As with the financial crisis a decade ago, the pandemic has demanded a bold response, and, in this respect, the government has risen to the challenge.
So the additional £4.6bn in support for retail and leisure businesses announced by the chancellor has to be set in that context. It is, in those terms, a relatively modest sum. As Rishi Sunak makes clear, the existing major schemes, such as furloughing staff, will continue until at least the spring. There will be a stock take of the various grants, rates holidays and tax cuts at the Budget on 3 March.
It is clear what the chancellor needs to do between now and then. First, he should make it clear to businesses and households that he will do whatever it takes to protect the long-term health of the economy. That means safeguarding jobs. Confidence is a precious and fragile commodity, and there should be no talk of tax hikes or savage cuts to public spending to repair the public finances. There will be time enough for that when the crisis has passed. The vaccines mean that there is now a finite quality to whatever financial measures need to be taken.
Second, the chancellor needs to take another look at the gaps in his system.

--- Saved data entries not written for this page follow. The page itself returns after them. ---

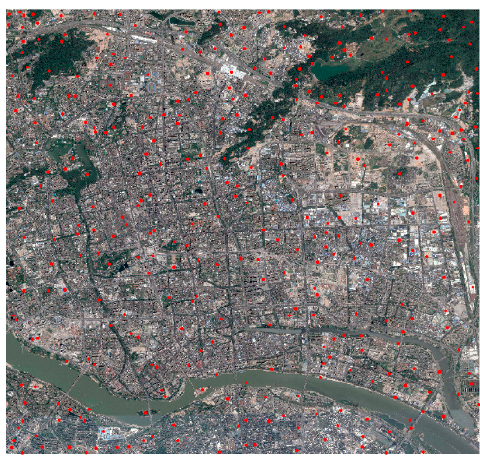
Figure 6. The distribution of the 360 validation samples in study area. Validation samples are indicated in red and comprised 200 ISA samples, 100 vegetation samples, and 60 soil samples.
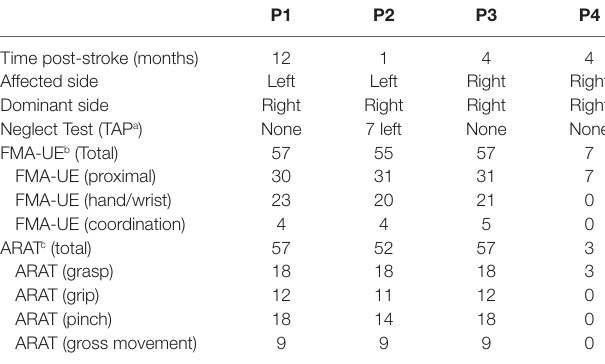
TaBle 1 | Baseline characteristics of four stroke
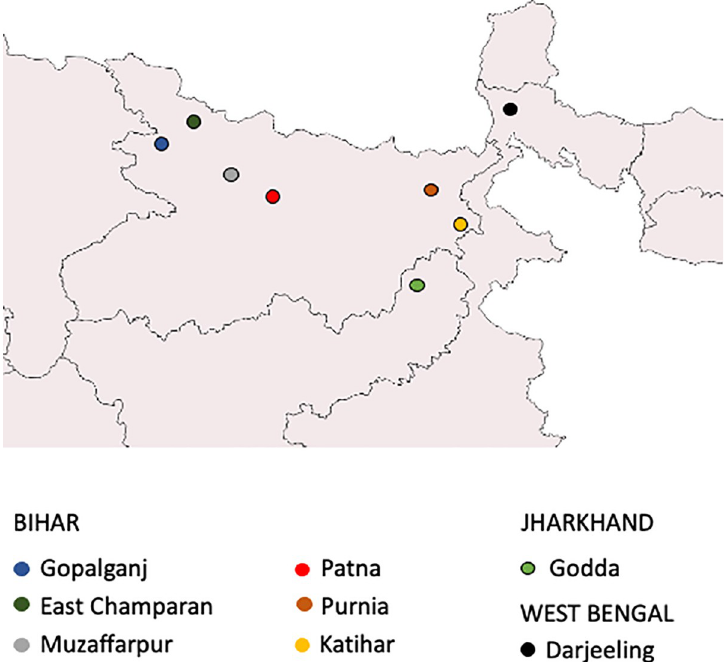
Fig 1. Map of the three VL endemic areas in India with the sentinel site districts labelled. (Base layers for map can be found at https://www.statsilk.com/maps/download-free-shapefile-maps).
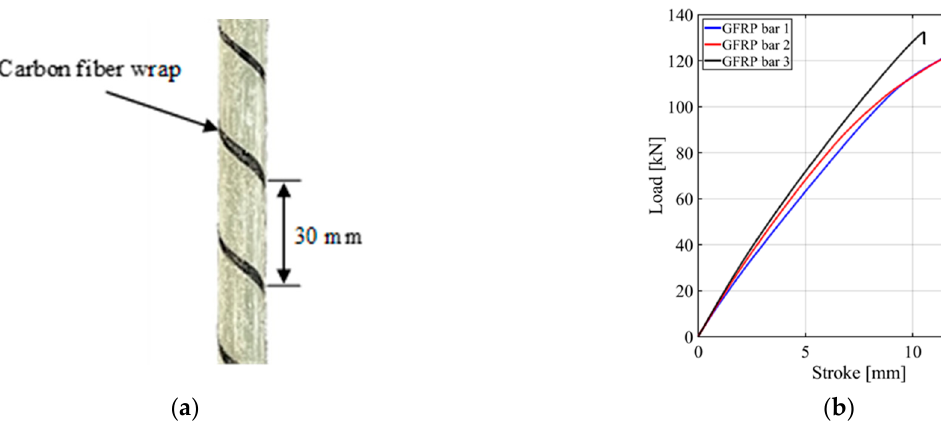
Figure 2. Materials for the test campaign: ( a ) Photo of a segment of the GFRP bar showing the spirally wrapped carbon yarn; ( b ) Tensile test results of GFRP bars.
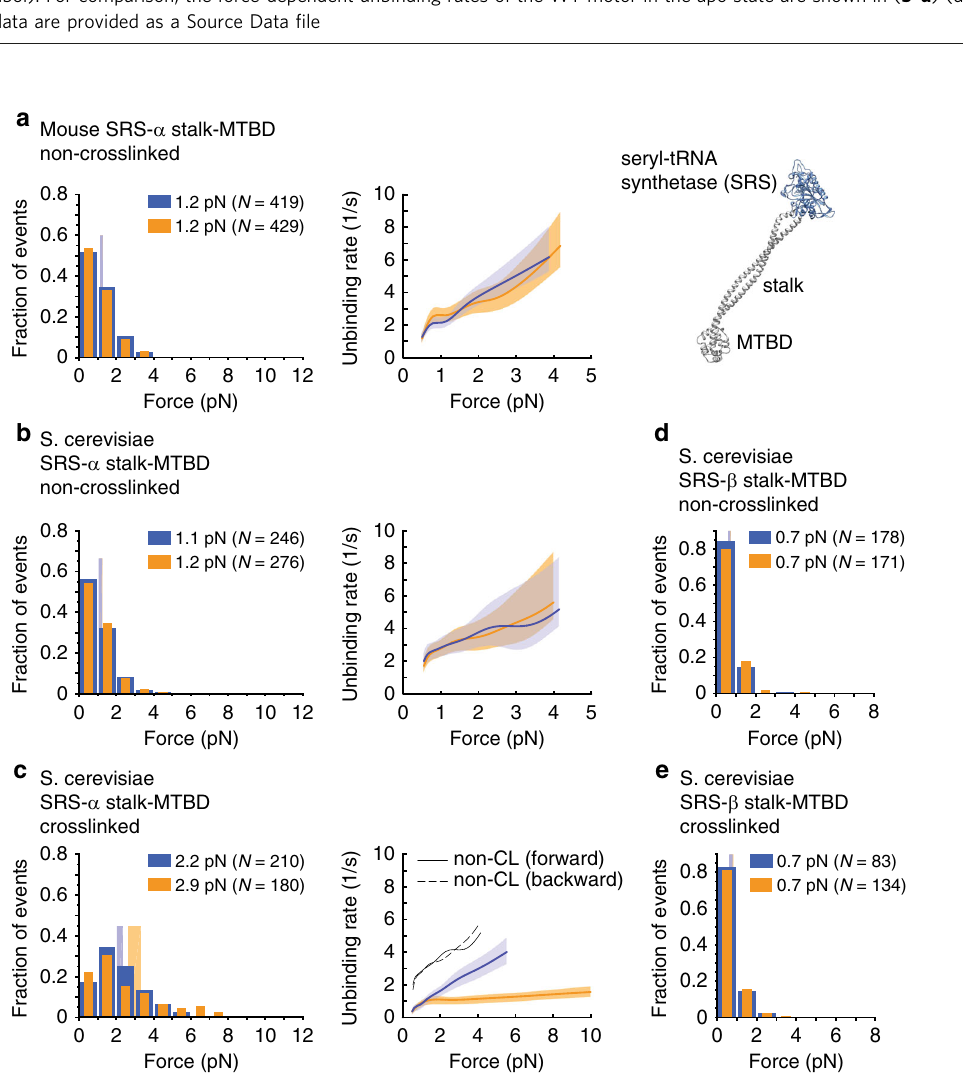
Fig. 3 Tension direction alters dynein MT-binding strength via sliding of the stalk helices. a High-af fi nity ( α ), low-af fi nity ( β ) and intermediate-af fi nity ( γ ) helix registrations of the dynein stalk generated from the morphing structure described in the Supplementary Note 1. b , top: Normalized histograms of primary forward and backward unbinding forces for the Dyn1 331kDa - α CL mutant, with mean values noted (95% CIs [2.0, 2.3] and [2.5, 3.0] pN, estimated by bootstrapping 4000 samples). b , bottom: Unbinding rate vs. force derived from the data above. The shaded areas are 95% CIs for the mean rates, estimated by bootstrapping. c As in ( b ), but for the Dyn1 331kDa - β CL mutant (95% CIs [0.6, 0.7] and [0.7, 0.8] pN). The depicted zero-load unbinding rate of 3.5 ± 0.1 s − 1 (characteristic rate ± SEM) (red circle) represents the inverse of the time constant obtained from the CDF analysis of the MT-bound lifetimes measured via TIRF microscopy (Supplementary Fig. 2c) (the 95% CIs of the measured unbinding rate (lower limit, 3.3/s; upper limit, 3.6/s) are not shown as they are shorter than the height of the symbol). d As in b , but for the Dyn1 331kDa - γ CL mutant (95% CIs [1.5, 1.7] and [1.6, 1.7] pN). e As in ( b ), but for the AAA1 E/Q Dyn1 331kDa - α CL mutant and 1 mM ATP (95% CIs [2.0, 2.3] and [2.5, 3.0] pN). f As in ( e ), but with 2 mM TCEP to cleave the disul fi de bonds of the stalk helices (95% CIs [0.6, 0.8] and [0.7, 0.8] pN). g As in ( b ) but for the AAA1 E/Q Dyn1 331kDa mutant and 1 mM ATP (95% CIs [0.7, 0.7] and [0.7, 0.7] pN). The depicted zero-load unbinding rate of 3.0 ± 0.1 s − 1 (red circle) was derived from Supplementary Fig. 2d as described for the zero-load unbinding rate in c (the 95% CIs of the measured unbinding rate (lower limit, 2.8/s; upper limit, 3.1/s) are not shown as they are shorter than the height of the symbol). For comparison, the force-dependent unbinding rates of the WT motor in the apo state are shown in ( b – d ) (dashed and solid black lines). Source data are provided as a Source Data fi le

He says that he cannot save every job, but that doesn’t mean, for example, that he can ignore many self-employed people on modest incomes and expect them to fend for themselves. Between now and the Budget, the Treasury has enough time to adapt existing schemes and make them more effective.
Third, the chancellor could usefully extend his fiscal horizons beyond the usual five years. This would help to reassure all concerned that reducing government borrowing to sustainable levels in a post-Brexit low-growth environment can be achieved in a gradual way. Mr Sunak, like the nation, has the unusual good fortune to be able to borrow cheaply at historically low interest rates. He should make the most of that facility.